Barplot is mainly the average value of Quantitative variables in classification, and Boostrapping algorithm is used to calculate the confidence interval and Error bar of the estimated value. Using iris data sets.

Plt. figure(1,figsize=(12,12))for I in range(4): with SNS. Axes_style (axes_style[I]):#

Subplot (2,2, I +1) ssn.set_context (context[I]) # set context style (default: notebook)

 plt.title(str(var[i])+ ‘ in Iris species’) sns.barplot(x=’species’,y=var[i],data=iris) 

plt.show()



Countplot

If you want to know how many observations there are under each category, you can use Countplot, which is equivalent to an Observation count, as shown in the iris data set below:

Plt.figure (figsize=(5,5)) sns.countplot(y=”species”, data=iris) # set y=’species’ and place countplot horizontal

plt.title(‘Iris species count’) 

plt.show()



Pointplot

Pointplot is a horizontal extension of Barplot. On the one hand, Barplot is presented with a Point Estimate and Confidence Level. Pointplot, on the other hand, makes it easy to see how different sub-categories relate to each major Category when there are sub-categories that are more subdivided under each major Category. The display is as follows:

Plt. figure(1,figsize=(12,12))for I in range(4): with SNS. Axes_style (axes_style[I]):#

Subplot (2,2, I +1) ssn.set_context (context[I]) # set context style (default: notebook)
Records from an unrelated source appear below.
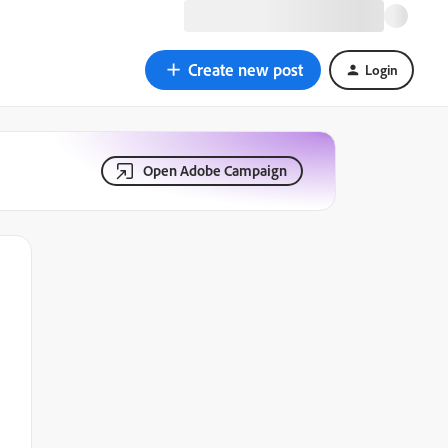
Create new post
Login
Open Adobe Campaign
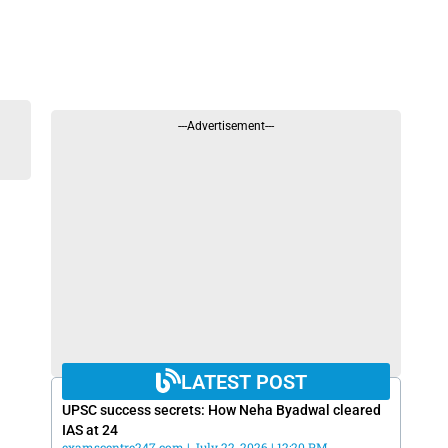
---Advertisement---
LATEST POST
UPSC success secrets: How Neha Byadwal cleared
IAS at 24
examscentre247.com
July 22, 2026
12:20 PM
 plt.title(str(var[i])+ ‘ in Iris species’) sns.pointplot(x=’species’,y=var[i],data=iris) 

plt.show()



Factorplot

Factorplot can be said to be the essence of Seaborn to do Category Visualization. All the plots mentioned above can be said to be the concrete demonstration of Factorplot. We can use PariGrid to visualize the numerical features of multiple categories using the same Plot.

sns.set(style=”ticks”) g = sns.PairGrid(iris, x_vars = [‘sepal_length’,’sepal_width’,’petal_length’,’petal_width’], Y_vars =’ species’, aspect=0.75,size=4) # Set spacing and image size g.map. (SNS. Violinplot, Palette =’pastel’)

plt.show()



In this data set, Quantitative variables mainly include Area of housing, unit Price per square meter, and total housing Price Tprice.


Kesci.com is an online community for data talents and industry problems. The k-Lab online data analysis and collaboration platform focuses on creating a brand new experience for data workers’ study and work.